● GIVEN REQUEST
Reproduce every line of the data below verbatim, preserving the original order and formatting.

● MATERIAL TO PROCESS

▼▼▼

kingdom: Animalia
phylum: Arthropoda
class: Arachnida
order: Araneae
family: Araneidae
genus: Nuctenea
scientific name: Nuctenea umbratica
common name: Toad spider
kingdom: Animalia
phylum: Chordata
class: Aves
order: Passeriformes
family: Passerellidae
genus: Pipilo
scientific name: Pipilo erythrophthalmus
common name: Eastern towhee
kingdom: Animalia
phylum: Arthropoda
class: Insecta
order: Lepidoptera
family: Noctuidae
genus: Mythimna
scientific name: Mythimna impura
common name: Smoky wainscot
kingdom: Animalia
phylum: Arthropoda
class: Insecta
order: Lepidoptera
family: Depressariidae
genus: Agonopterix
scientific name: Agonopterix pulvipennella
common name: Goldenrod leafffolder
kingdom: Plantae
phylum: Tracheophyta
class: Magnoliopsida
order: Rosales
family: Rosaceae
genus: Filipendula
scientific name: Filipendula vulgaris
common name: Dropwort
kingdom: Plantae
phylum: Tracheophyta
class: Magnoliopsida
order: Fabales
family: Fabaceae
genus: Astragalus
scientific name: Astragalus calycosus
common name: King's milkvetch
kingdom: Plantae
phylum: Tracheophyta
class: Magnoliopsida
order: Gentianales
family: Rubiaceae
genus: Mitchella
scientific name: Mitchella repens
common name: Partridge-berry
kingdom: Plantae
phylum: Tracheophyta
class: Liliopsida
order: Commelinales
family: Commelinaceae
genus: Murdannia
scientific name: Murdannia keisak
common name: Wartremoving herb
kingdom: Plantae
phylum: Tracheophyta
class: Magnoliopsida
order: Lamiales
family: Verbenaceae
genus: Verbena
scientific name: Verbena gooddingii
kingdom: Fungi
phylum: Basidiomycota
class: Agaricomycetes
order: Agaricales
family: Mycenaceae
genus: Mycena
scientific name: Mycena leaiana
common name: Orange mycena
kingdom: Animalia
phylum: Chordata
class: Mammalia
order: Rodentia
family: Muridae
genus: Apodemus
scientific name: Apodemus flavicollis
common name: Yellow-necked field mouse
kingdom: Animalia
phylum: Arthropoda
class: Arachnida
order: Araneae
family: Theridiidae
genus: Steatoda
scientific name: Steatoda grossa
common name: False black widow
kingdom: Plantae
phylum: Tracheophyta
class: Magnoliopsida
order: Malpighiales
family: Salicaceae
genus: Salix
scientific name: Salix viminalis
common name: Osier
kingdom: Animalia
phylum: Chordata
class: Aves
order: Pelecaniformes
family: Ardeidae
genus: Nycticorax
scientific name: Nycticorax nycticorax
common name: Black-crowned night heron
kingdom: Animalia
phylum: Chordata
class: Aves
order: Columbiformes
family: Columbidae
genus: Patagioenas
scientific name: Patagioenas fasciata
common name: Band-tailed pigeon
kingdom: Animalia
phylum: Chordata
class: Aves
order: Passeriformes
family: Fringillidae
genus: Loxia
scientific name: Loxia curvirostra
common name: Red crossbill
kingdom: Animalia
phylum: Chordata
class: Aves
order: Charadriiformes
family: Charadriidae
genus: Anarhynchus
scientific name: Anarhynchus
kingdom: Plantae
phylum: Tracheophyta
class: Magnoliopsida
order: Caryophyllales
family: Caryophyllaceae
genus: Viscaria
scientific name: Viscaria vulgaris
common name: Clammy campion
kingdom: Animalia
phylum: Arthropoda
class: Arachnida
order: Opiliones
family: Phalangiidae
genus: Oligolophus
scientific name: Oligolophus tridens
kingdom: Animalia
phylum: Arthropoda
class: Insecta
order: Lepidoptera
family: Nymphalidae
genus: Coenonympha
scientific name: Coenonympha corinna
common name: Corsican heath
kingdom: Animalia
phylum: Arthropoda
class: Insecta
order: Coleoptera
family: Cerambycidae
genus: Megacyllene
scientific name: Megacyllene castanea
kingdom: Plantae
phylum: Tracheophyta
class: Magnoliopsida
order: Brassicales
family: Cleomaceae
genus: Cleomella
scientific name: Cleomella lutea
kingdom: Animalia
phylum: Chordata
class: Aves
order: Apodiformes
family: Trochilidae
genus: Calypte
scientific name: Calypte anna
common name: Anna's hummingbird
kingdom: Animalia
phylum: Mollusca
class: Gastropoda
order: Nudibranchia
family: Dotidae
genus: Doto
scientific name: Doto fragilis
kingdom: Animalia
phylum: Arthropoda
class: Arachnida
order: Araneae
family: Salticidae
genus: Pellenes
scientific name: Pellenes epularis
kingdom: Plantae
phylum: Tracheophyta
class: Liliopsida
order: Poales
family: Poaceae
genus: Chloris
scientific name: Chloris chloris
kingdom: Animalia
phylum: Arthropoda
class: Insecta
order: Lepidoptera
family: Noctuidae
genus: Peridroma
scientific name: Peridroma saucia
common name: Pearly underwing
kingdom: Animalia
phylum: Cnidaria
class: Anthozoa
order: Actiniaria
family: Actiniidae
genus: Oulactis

▲▲▲

● TASK SOLUTION
kingdom: Animalia
phylum: Arthropoda
class: Arachnida
order: Araneae
family: Araneidae
genus: Nuctenea
scientific name: Nuctenea umbratica
common name: Toad spider
kingdom: Animalia
phylum: Chordata
class: Aves
order: Passeriformes
family: Passerellidae
genus: Pipilo
scientific name: Pipilo erythrophthalmus
common name: Eastern towhee
kingdom: Animalia
phylum: Arthropoda
class: Insecta
order: Lepidoptera
family: Noctuidae
genus: Mythimna
scientific name: Mythimna impura
common name: Smoky wainscot
kingdom: Animalia
phylum: Arthropoda
class: Insecta
order: Lepidoptera
family: Depressariidae
genus: Agonopterix
scientific name: Agonopterix pulvipennella
common name: Goldenrod leafffolder
kingdom: Plantae
phylum: Tracheophyta
class: Magnoliopsida
order: Rosales
family: Rosaceae
genus: Filipendula
scientific name: Filipendula vulgaris
common name: Dropwort
kingdom: Plantae
phylum: Tracheophyta
class: Magnoliopsida
order: Fabales
family: Fabaceae
genus: Astragalus
scientific name: Astragalus calycosus
common name: King's milkvetch
kingdom: Plantae
phylum: Tracheophyta
class: Magnoliopsida
order: Gentianales
family: Rubiaceae
genus: Mitchella
scientific name: Mitchella repens
common name: Partridge-berry
kingdom: Plantae
phylum: Tracheophyta
class: Liliopsida
order: Commelinales
family: Commelinaceae
genus: Murdannia
scientific name: Murdannia keisak
common name: Wartremoving herb
kingdom: Plantae
phylum: Tracheophyta
class: Magnoliopsida
order: Lamiales
family: Verbenaceae
genus: Verbena
scientific name: Verbena gooddingii
kingdom: Fungi
phylum: Basidiomycota
class: Agaricomycetes
order: Agaricales
family: Mycenaceae
genus: Mycena
scientific name: Mycena leaiana
common name: Orange mycena
kingdom: Animalia
phylum: Chordata
class: Mammalia
order: Rodentia
family: Muridae
genus: Apodemus
scientific name: Apodemus flavicollis
common name: Yellow-necked field mouse
kingdom: Animalia
phylum: Arthropoda
class: Arachnida
order: Araneae
family: Theridiidae
genus: Steatoda
scientific name: Steatoda grossa
common name: False black widow
kingdom: Plantae
phylum: Tracheophyta
class: Magnoliopsida
order: Malpighiales
family: Salicaceae
genus: Salix
scientific name: Salix viminalis
common name: Osier
kingdom: Animalia
phylum: Chordata
class: Aves
order: Pelecaniformes
family: Ardeidae
genus: Nycticorax
scientific name: Nycticorax nycticorax
common name: Black-crowned night heron
kingdom: Animalia
phylum: Chordata
class: Aves
order: Columbiformes
family: Columbidae
genus: Patagioenas
scientific name: Patagioenas fasciata
common name: Band-tailed pigeon
kingdom: Animalia
phylum: Chordata
class: Aves
order: Passeriformes
family: Fringillidae
genus: Loxia
scientific name: Loxia curvirostra
common name: Red crossbill
kingdom: Animalia
phylum: Chordata
class: Aves
order: Charadriiformes
family: Charadriidae
genus: Anarhynchus
scientific name: Anarhynchus
kingdom: Plantae
phylum: Tracheophyta
class: Magnoliopsida
order: Caryophyllales
family: Caryophyllaceae
genus: Viscaria
scientific name: Viscaria vulgaris
common name: Clammy campion
kingdom: Animalia
phylum: Arthropoda
class: Arachnida
order: Opiliones
family: Phalangiidae
genus: Oligolophus
scientific name: Oligolophus tridens
kingdom: Animalia
phylum: Arthropoda
class: Insecta
order: Lepidoptera
family: Nymphalidae
genus: Coenonympha
scientific name: Coenonympha corinna
common name: Corsican heath
kingdom: Animalia
phylum: Arthropoda
class: Insecta
order: Coleoptera
family: Cerambycidae
genus: Megacyllene
scientific name: Megacyllene castanea
kingdom: Plantae
phylum: Tracheophyta
class: Magnoliopsida
order: Brassicales
family: Cleomaceae
genus: Cleomella
scientific name: Cleomella lutea
kingdom: Animalia
phylum: Chordata
class: Aves
order: Apodiformes
family: Trochilidae
genus: Calypte
scientific name: Calypte anna
common name: Anna's hummingbird
kingdom: Animalia
phylum: Mollusca
class: Gastropoda
order: Nudibranchia
family: Dotidae
genus: Doto
scientific name: Doto fragilis
kingdom: Animalia
phylum: Arthropoda
class: Arachnida
order: Araneae
family: Salticidae
genus: Pellenes
scientific name: Pellenes epularis
kingdom: Plantae
phylum: Tracheophyta
class: Liliopsida
order: Poales
family: Poaceae
genus: Chloris
scientific name: Chloris chloris
kingdom: Animalia
phylum: Arthropoda
class: Insecta
order: Lepidoptera
family: Noctuidae
genus: Peridroma
scientific name: Peridroma saucia
common name: Pearly underwing
kingdom: Animalia
phylum: Cnidaria
class: Anthozoa
order: Actiniaria
family: Actiniidae
genus: Oulactis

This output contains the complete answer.